[Exercise aim] All lines holding the word "hits" in the listing below need to be copied.

========================================

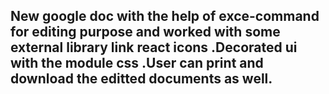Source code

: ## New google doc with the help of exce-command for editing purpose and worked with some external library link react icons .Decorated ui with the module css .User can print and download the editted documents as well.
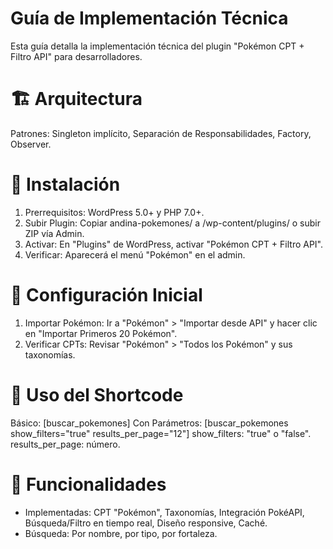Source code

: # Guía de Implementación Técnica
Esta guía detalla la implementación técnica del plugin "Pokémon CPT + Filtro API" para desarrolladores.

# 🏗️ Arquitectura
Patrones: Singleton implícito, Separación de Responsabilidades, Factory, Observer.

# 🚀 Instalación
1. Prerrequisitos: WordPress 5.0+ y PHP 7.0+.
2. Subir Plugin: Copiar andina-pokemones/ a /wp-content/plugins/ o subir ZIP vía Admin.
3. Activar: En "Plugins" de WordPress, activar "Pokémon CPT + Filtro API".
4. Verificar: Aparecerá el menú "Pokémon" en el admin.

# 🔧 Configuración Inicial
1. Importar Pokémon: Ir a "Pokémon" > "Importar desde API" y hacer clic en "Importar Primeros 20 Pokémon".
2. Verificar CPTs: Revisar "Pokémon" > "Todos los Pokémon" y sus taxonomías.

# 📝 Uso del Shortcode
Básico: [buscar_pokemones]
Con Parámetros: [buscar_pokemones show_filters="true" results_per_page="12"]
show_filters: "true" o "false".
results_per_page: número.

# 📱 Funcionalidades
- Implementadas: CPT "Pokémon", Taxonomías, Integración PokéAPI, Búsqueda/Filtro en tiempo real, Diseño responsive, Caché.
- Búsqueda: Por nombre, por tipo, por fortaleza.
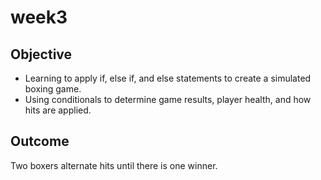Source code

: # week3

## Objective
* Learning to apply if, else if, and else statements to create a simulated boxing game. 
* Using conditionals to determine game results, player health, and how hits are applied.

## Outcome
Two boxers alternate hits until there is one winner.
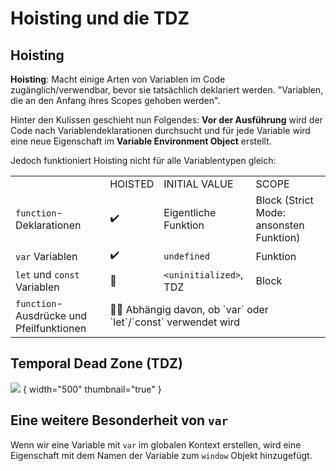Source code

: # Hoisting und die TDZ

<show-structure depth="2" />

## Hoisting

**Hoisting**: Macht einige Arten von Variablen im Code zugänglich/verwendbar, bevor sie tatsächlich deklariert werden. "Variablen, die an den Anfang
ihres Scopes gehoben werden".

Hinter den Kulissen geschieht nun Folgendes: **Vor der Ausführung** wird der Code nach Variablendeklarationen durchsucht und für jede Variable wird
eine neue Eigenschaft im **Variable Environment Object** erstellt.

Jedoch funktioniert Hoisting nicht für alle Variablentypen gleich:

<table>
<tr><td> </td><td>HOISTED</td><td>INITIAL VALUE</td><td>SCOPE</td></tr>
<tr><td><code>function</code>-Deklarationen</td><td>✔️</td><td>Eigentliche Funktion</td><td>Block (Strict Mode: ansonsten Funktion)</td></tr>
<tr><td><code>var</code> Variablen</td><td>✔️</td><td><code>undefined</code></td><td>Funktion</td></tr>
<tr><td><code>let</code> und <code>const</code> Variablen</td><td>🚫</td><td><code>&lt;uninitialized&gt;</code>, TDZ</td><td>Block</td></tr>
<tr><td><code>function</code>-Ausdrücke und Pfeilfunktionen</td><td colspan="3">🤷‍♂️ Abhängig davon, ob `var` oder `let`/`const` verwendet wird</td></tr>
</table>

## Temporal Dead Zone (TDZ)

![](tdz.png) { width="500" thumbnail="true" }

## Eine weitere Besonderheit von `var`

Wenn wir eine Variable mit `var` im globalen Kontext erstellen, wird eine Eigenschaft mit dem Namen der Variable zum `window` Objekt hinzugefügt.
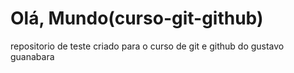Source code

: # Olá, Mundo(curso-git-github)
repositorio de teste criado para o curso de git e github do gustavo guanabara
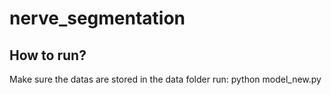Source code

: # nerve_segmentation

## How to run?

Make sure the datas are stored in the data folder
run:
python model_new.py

========================================

[Reply]
* Using conditionals to determine game results, player health, and how hits are applied.
Two boxers alternate hits until there is one winner.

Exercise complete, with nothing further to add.